Erdoğan was a semi-professional footballer playing for Kasımpaşa before being elected as the Mayor of Istanbul from the Islamist Welfare Party in 1994. He was stripped and banned from office and imprisoned for 4 months for the recitation of a poem in a political speech in 1998 after which he abandoned openly Islamist politics and established the moderate conservative AKP in 2001. The AKP won a landslide victory in the 2002 general election, with the party's co-founder Abdullah Gül becoming Prime Minister until his government annulled Erdoğan's ban from political office. Erdoğan subsequently became Prime Minister in March 2003 after winning a seat in a by-election held in Siirt.
As part of his 2023 vision for the centenary of the Turkish Republic, Erdoğan's government oversaw accession negotiations for Turkey's membership of the European Union, an economic recovery following a financial crash in 2001, two successful constitutional referendums in 2007 and 2010, a Solution process with Kurdish militants, an allegedly Neo-Ottoman foreign policy and investments in infrastructure that included new roads, airports and a high-speed train network. With the help of Fethullah Gülen's Cemaat Movement, Erdoğan was able to curb the political power of the military through the controversial Sledgehammer and Ergenekon court cases. In late 2012, his government began peace negotiations with the Kurdistan Workers Party (PKK) to end the ongoing PKK insurgency that began in 1978. The ceasefire broke down in 2015, leading to a renewed escalation in conflict. In 2016, a coup d'état was unsuccessfully attempted against Erdoğan and Turkish state institutions. This was followed by purges.
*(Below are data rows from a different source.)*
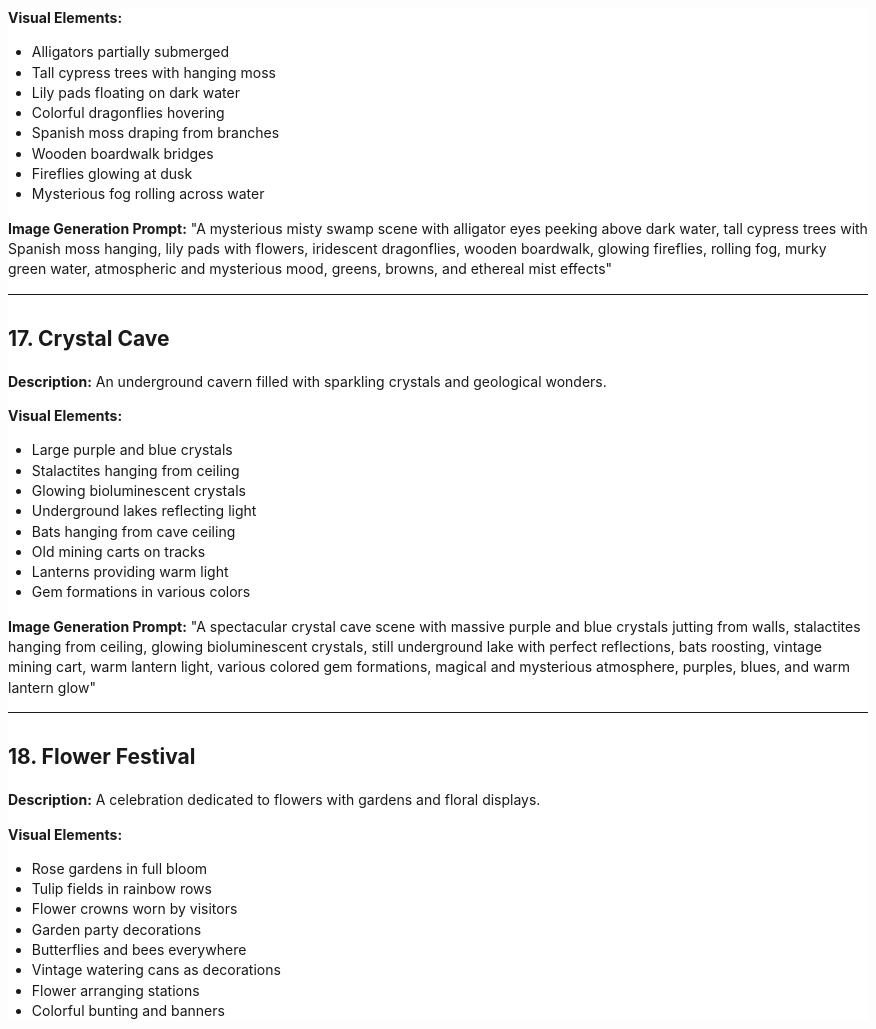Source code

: **Visual Elements:**
- Alligators partially submerged
- Tall cypress trees with hanging moss
- Lily pads floating on dark water
- Colorful dragonflies hovering
- Spanish moss draping from branches
- Wooden boardwalk bridges
- Fireflies glowing at dusk
- Mysterious fog rolling across water

**Image Generation Prompt:**
"A mysterious misty swamp scene with alligator eyes peeking above dark water, tall cypress trees with Spanish moss hanging, lily pads with flowers, iridescent dragonflies, wooden boardwalk, glowing fireflies, rolling fog, murky green water, atmospheric and mysterious mood, greens, browns, and ethereal mist effects"

---

## 17. Crystal Cave
**Description:** An underground cavern filled with sparkling crystals and geological wonders.

**Visual Elements:**
- Large purple and blue crystals
- Stalactites hanging from ceiling
- Glowing bioluminescent crystals
- Underground lakes reflecting light
- Bats hanging from cave ceiling
- Old mining carts on tracks
- Lanterns providing warm light
- Gem formations in various colors

**Image Generation Prompt:**
"A spectacular crystal cave scene with massive purple and blue crystals jutting from walls, stalactites hanging from ceiling, glowing bioluminescent crystals, still underground lake with perfect reflections, bats roosting, vintage mining cart, warm lantern light, various colored gem formations, magical and mysterious atmosphere, purples, blues, and warm lantern glow"

---

## 18. Flower Festival
**Description:** A celebration dedicated to flowers with gardens and floral displays.

**Visual Elements:**
- Rose gardens in full bloom
- Tulip fields in rainbow rows
- Flower crowns worn by visitors
- Garden party decorations
- Butterflies and bees everywhere
- Vintage watering cans as decorations
- Flower arranging stations
- Colorful bunting and banners
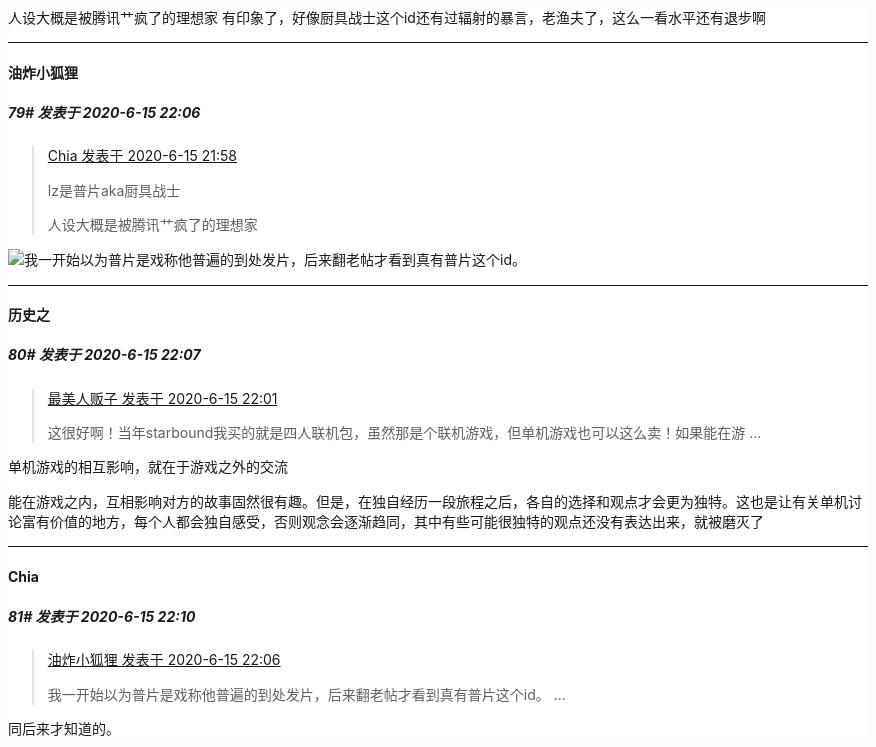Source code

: 
人设大概是被腾讯艹疯了的理想家</blockquote>
有印象了，好像厨具战士这个id还有过辐射的暴言，老渔夫了，这么一看水平还有退步啊







-----

####  油炸小狐狸  
##### 79#       发表于 2020-6-15 22:06



<blockquote><a href="httphttps://bbs.saraba1st.com/2b/forum.php?mod=redirect&amp;goto=findpost&amp;pid=47818442&amp;ptid=1941832" target="_blank">Chia 发表于 2020-6-15 21:58</a>

lz是普片aka厨具战士


人设大概是被腾讯艹疯了的理想家</blockquote>
<img src="https://static.saraba1st.com/image/smiley/face2017/135.png" referrerpolicy="no-referrer">我一开始以为普片是戏称他普遍的到处发片，后来翻老帖才看到真有普片这个id。







-----

####  历史之  
##### 80#       发表于 2020-6-15 22:07



<blockquote><a href="httphttps://bbs.saraba1st.com/2b/forum.php?mod=redirect&amp;goto=findpost&amp;pid=47818479&amp;ptid=1941832" target="_blank">最美人贩子 发表于 2020-6-15 22:01</a>

这很好啊！当年starbound我买的就是四人联机包，虽然那是个联机游戏，但单机游戏也可以这么卖！如果能在游 ...</blockquote>
单机游戏的相互影响，就在于游戏之外的交流

能在游戏之内，互相影响对方的故事固然很有趣。但是，在独自经历一段旅程之后，各自的选择和观点才会更为独特。这也是让有关单机讨论富有价值的地方，每个人都会独自感受，否则观念会逐渐趋同，其中有些可能很独特的观点还没有表达出来，就被磨灭了







-----

####  Chia  
##### 81#       发表于 2020-6-15 22:10



<blockquote><a href="httphttps://bbs.saraba1st.com/2b/forum.php?mod=redirect&amp;goto=findpost&amp;pid=47818532&amp;ptid=1941832" target="_blank">油炸小狐狸 发表于 2020-6-15 22:06</a>

我一开始以为普片是戏称他普遍的到处发片，后来翻老帖才看到真有普片这个id。 ...</blockquote>
同后来才知道的。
Nationwide protests against the perceived authoritarianism of Erdoğan's government began in May 2013, with the internationally criticised police crackdown resulting in 22 deaths and the stalling of EU membership negotiations. Following a split with long-time ally Fethullah Gülen, Erdoğan brought about large-scale judicial reforms that were criticised for threatening judicial independence, but which Erdoğan insisted were necessary to purge sympathisers of the preacher Fethullah Gulen. A US$100 billion government corruption scandal in 2013 led to the arrests of Erdoğan's close allies, with Erdoğan himself incriminated after a recording was released on social media. Erdoğan's government has since come under fire for alleged human rights violations and crackdown on press and social media, having blocked access to Twitter, Facebook and YouTube on numerous occasions. Erdoğan's government lifted the bans upon court orders. Opposition journalists and politicians have criticised authoritarian tendencies. Analysts suggest that Turkey is a majoritarian democracy. Erdoğan's proponents suggest that since the attempted coup, press restrictions are changing, Erdoğan's government dropped charges against the secular Dogan Group, including Hurriyet paper after it was alleged that the $4.5 billion tax fraud charge was initially perpetrated by Gulenist officers. In the aftermath of the coup attempt, Erdoğan issued a Presidential pardon against those who 'insulted' him. Erdoğan aims to bring the executive Presidency to a referendum in 2017, with a bill likely to pass parliament due to agreement between Erdoğan's conservative AKP and the nationalist MHP.